DB Pubs has consolidated its portfolio in New England with sale of the Royal Hotel Armidale to growing local hoteliers Tom and Harley Payne.
Occupying a large 1,836sqm site on main drag Marsh Street, the two-storey Art Deco hotel holds a coveted late-trading 3am licence, providing public bar, sports bar and TAB, gaming room with 16 EGM entitlements, commercial kitchen and large bistro with seating for over 100 people, 18 accommodation rooms and a three-bedroom manager’s apartment, onsite parking, and a freestanding bottleshop.
Armidale residents the Payne family already held the title at the nearby St Kilda, and recently purchased the freehold of the Grand Hotel, which they now operate as a freehold going concern.
The northern NSW town is found approximately halfway between Sydney and Brisbane, on the New England Highway, counting local population of around 24k.
Vendor on the sale was DB Pubs P/L, privately owned by the rich-lister Roche family, which acquired the Royal mid-2021, and Armidale’s Railway later the same year. The family cites a decision to divest the Royal in order to re-focus on core assets closer to its headquarters in the Hunter Valley.
Sources suggest the Paynes paid a sale price approaching $10 million for the freehold going concern.
This puts a popular local back in local hands, and elevates the family to the status of being the biggest operators in town.
Harley Payne is an old-school public bar kind of publican, and his son, Tom, is eagerly following in the family footsteps and has been heavily involved in the uplift they have worked at the Grand.
They say they looked at opportunities when the market was at its low, and felt they could offer back to the community what were once thriving pubs.
“We wanted to keep the hotels locally owned and work in with community needs,” Tom told PubTIC. “We work closely with various local clubs and sporting teams, which is a major focus for these venues.

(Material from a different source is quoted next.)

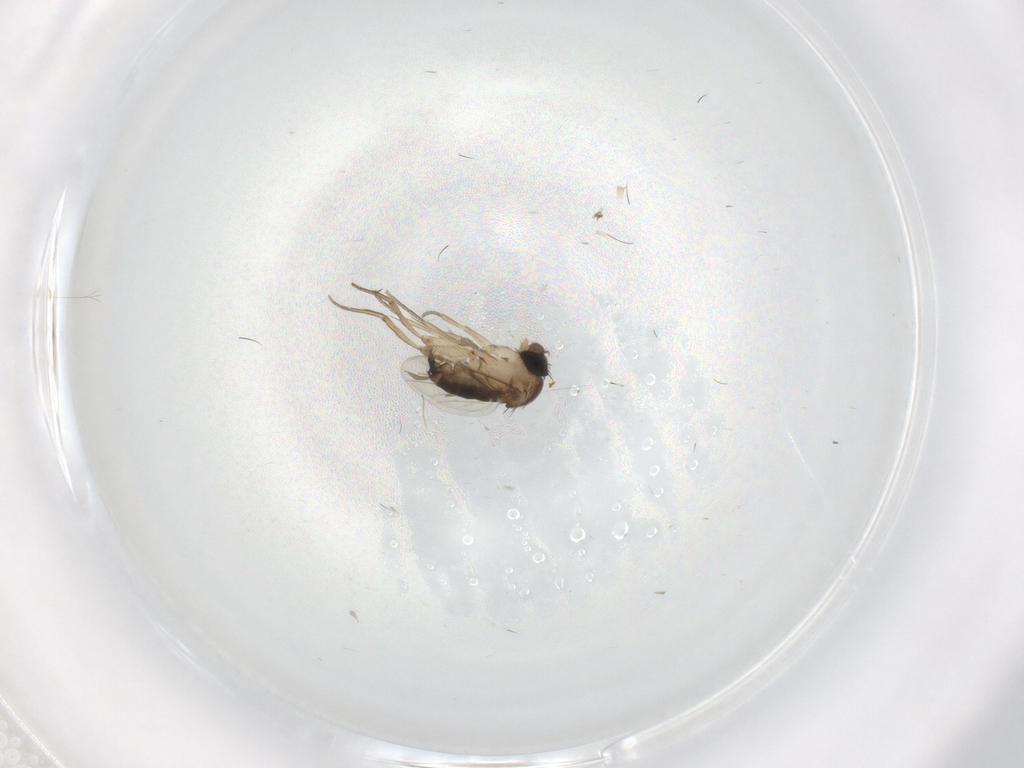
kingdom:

“We are long-term residents of Armidale, and have a good understanding of the area and how the industry works. I feel this has been overlooked and it plays major part in how we are progressing in the future.”
The Paynes purchased both the Royal and the Grand through HTL Property’s Xavier Plunkett and Andrew Jolliffe, who offer that the latest was a “very deliberate strategic acquisition” on their part.
“The addition of the Royal Hotel consolidates the family’s stronghold as the largest pub property holders within the major regional city,” notes Plunkett.
The agency has been highly active in the region, reporting 25 hotel transactions worth more than $225 million in the past three years, and suggesting wider New England is consistently one of the more desirable regional markets for hoteliers.
“Vibrant sub-metro markets such as the New England area are high on the list of investors who have readily identified the diversified income enjoyed by the region,” furthers Jolliffe.
“And the prospect for population-led growth as migration to regional centres continues to gain momentum.”